Tuesday, July 12, 2016

The scariest part

People often ask me, "what's the hardest part?" Translation: What is the scariest thing you deal with adopting an older child, from a foreign country, who was abused, neglected & experienced significant trauma? This is it. Look at the photo above. Yes, it's far away, it's a stolen picture. This is what's hardest for me. See this little girl. See her body slumped forward. This is what trauma looks like in our home. Depression, hopelessness, anger, confusion, anxiety all in the tiny body of an 11 year old girl. What you can't see in the photo are the tears. Tears for what has happened & tears for what will never be. The anxiety circles around her over & over. It doesn't allow her to truly & efficiently deal with the experiences life has dealt her. It occupies her brain & interferes with her thoughts, her feelings.

The roller coaster begins with a trigger. There are hundreds of triggers: smells, foods, sounds, certain words, feelings. This time, I believe, it was talk of babies which triggered her. That was three days ago. The initial manic spike was followed by tears, staring at the wall, anxiety, trauma play, excessive writing (this is new), depression, bossiness, negative attitude, manipulation & often targeting me- the mama because this is where most of her issues stem from. This means 7/24 supervision by my husband or myself watching, listening, protecting, strategizing, & waiting...exhausting both of us. So, why is this so hard? Because then, there's me.

The seesaw effect. This is the other side of what goes on with my daughter- me. My reactions, my behaviors, my words to her, my own issues collide with hers. I have dealt most of my life with depression & anxiety. It's dark. It's scary. It is a lonely place & it's full of fear.

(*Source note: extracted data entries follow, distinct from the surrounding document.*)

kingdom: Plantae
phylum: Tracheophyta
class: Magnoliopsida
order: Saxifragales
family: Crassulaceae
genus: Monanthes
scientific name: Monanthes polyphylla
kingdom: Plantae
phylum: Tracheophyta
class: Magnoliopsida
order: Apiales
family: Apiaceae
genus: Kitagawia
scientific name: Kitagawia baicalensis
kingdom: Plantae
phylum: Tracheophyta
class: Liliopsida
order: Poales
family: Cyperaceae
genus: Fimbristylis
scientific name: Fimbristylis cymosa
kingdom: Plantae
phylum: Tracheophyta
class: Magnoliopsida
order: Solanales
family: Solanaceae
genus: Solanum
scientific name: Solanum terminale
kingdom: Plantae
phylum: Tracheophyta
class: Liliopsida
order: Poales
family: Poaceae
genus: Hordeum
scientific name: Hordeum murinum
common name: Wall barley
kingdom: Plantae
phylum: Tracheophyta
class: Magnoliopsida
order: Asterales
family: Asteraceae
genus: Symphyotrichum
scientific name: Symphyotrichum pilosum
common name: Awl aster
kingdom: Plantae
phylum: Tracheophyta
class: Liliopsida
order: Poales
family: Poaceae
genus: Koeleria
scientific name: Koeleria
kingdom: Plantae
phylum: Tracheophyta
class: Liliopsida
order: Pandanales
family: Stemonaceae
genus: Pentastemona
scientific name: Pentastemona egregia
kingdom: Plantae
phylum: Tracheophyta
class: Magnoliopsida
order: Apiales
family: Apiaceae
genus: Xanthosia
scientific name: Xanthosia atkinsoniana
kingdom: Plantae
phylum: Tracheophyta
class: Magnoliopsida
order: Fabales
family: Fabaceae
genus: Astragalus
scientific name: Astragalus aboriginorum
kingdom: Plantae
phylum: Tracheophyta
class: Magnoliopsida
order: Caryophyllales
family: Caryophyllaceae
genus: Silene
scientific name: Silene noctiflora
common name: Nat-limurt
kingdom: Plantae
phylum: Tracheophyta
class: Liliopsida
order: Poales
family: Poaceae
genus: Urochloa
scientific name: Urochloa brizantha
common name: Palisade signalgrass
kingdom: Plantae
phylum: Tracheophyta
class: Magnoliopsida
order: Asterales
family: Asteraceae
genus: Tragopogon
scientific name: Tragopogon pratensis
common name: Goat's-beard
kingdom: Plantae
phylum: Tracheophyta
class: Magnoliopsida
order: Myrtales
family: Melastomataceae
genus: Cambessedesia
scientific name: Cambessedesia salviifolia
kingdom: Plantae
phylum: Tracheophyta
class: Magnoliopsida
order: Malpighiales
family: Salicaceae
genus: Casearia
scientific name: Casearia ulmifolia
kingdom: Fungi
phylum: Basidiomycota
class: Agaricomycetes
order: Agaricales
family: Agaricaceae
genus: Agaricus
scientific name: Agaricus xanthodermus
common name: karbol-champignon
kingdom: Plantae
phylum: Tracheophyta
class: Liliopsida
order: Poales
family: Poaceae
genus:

Most of the time, I feel like I know what to do when I feel myself slipping down that slippery slope of hopelessness. I have found ways to turn it around before I go too far down that road. Because, I know all too well, once I get lost, it's ugly. Add in a daughter, who also suffers from depression & anxiety, but has not yet learned to control it because she is still a child, & this is my scary place.

So look at that picture again. Can you see it now? Her fear. Her hopelessness. Her body silently crying out, "Someone! Please help me!" This is the scariest part for me. I see it coming. I can see it a mile away. Every inch of my body wants to run & run far. I should be helping her, but I don't even want to get close to that line because what if I sink down into that dark hole. What if I can't turn it around. What if the storm consumes me along with her. I can't! I just can't! I can't allow myself to go there with her! I want to help her, but fear is paralyzing.

Tonight, I attended my prayer group even though I thought my husband may "need my help". Are you laughing? Let's just say it. I'm not a lot of help when my daughter goes into "trauma mode". Seriously, he ends up with two trauma kids instead of one. But, I showed up tonight. I asked for prayer. Then I sat down with a glass of wine & showed up for my daughter. She sat down at the table with me. I felt my anxiety rise. She had more questions about babies. I took a deep breath & my anxiousness slowed. I answered all her questions. Then she asked to bake a cake. I only helped when it was requested. I even let her use two square pans instead of the round ones it called for. I didn't make a big deal when they stuck to the pans she said she sprayed. I told her tomorrow we would just frost both cakes in the pans. In total, it was probably an hour of quietly being together. Then we sat down on the couch. Her body relaxed. My body relaxed. Then I began to write. I wonder if she gets this writing thing from me.

The cycle may be complete, it may not. Sometimes trauma mode lasts a day, sometimes it lasts weeks. I don't know what tomorrow will bring. What I know is that I showed up when what I really wanted to do was run. With the strength of others praying, I looked my fear in the eye. Enough. I'm tired of running. Interestingly, when bedtime arrived, she asked to pray. She wanted to pray with me. As my kids have gotten bigger, I don't always pray with them at night anymore. Maybe this is something I should be doing more often.

1 comment:

  1. Hi I am also a blogging adoptive mom and I wanted to let you know you have an awesome blog!